(Gazzetta dello Sport – C. Zucchelli) Titolare non lo è adesso e non lo era neppure un anno fa. Patrik Schick ha iniziato a giocare con continuità per 90’ la scorsa stagione negli ultimi due mesi, prima faceva la spola tra campo e panchina. Però, a questo punto della stagione, aveva già segnato 8 reti (con una media di poco superiore a un gol ogni 100’), mentre ora è fermo al solo centro – inutile – contro il Torino.
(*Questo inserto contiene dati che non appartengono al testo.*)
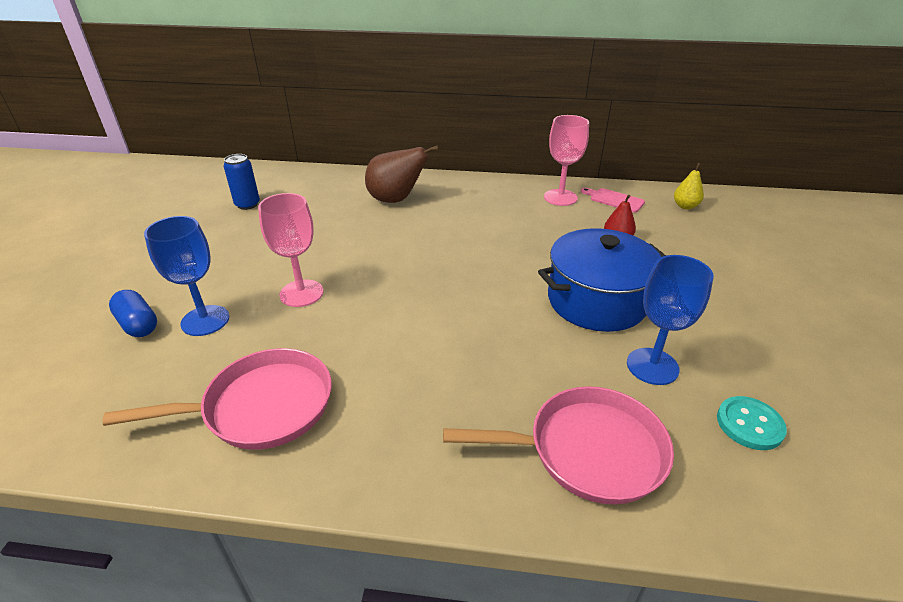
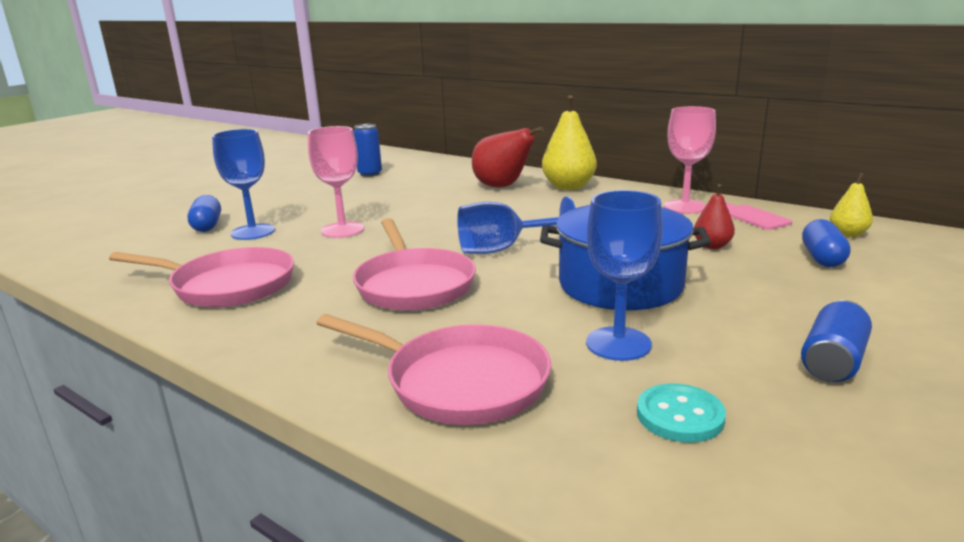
camera: 30 degrees right, 15 degrees down
brown pear [365,145,439,203] -> red pear [472,126,544,187]
none -> pink pan [353,218,476,311]
none -> blue goblet [457,196,575,254]
none -> yellow pear [542,95,597,190]
none -> blue can [801,300,872,382]
none -> blue capsule [802,219,851,267]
E non serve neppure fare la media per capire come tra infortuni, sfortuna, errori suoi e di chi lo ha gestito, i primi sei mesi di Schick a Roma siano stati quasi un calvario.
FIDUCIA SÌ – Lo scorso anno aveva segnato due gol in tre partite di Coppa Italia (doppietta al Cagliari nell’unica disputata per 90’), mentre in campionato si era sbloccato ad ottobre con la Juve e poi aveva proseguito per la sua strada,segnando fino a febbraio altre 5 volte. Di queste, solo quella contro i bianconeri era arrivata partendo da titolare, le altre tutte da subentrato. Segno che il problema non era (e non è) nel giocare o meno dal via, ma piuttosto nella testa. Lo scorso anno Schick si sentiva importante, sapeva che allenatore, d.s. e presidente stravedevano per lui, sognava di approdare in una grande squadra e voleva l’Europeo U21 con la Repubblica Ceca.
FIDUCIA NO – Adesso Patrik ha gli occhi di chi ne ha passate troppe negli ultimi mesi. I problemi cardiaci, il mancato approdo alla Juventus, l’arrivo a Roma a fine estate, la fatica di ambientarsi, i problemi muscolari, i dubbi sul ruolo, e un costo del cartellino(42 milioni) che gli viene ricordato un giorno sì e l’altro pure. A Trigoria per ora è costato solo 5 milioni, mentre altri 9 andranno alla Samp a fine stagione. Prestito con obbligo di riscatto, la sensazione di sentirsi poco importante, nessuna dichiarazione dopo quelle di qualche mese fa, in cui diceva di sognare Real o United. In giro a Roma si vede poco, sta a casa con fidanzata e gatto, spesso lo vengono a trovare gli amici, perché sanno che ha bisogno di serenità e sicurezza. Di Francesco lo sprona, col Milan gli ha dato fiducia, ma la prestazione è stata da dimenticare.
CHI SI RIVEDE – Sabato probabilmente partirà di nuovo dalla panchina, contro quel Napoliche in estate ha provato a strapparlo alla Roma. Schick però non ha avuto dubbi, voleva andare a Trigoria perché Monchi e Totti lo avevano fatto sentire importante. Anzi, fondamentale. Sei mesi dopo, pagherebbe di tasca sua per tornare a sentirsi così. E chissà che in quello che poteva essere il suo stadio non riesca a sbloccarsi. In fondo, con la testa giusta, da riserva un anno fa faceva faville.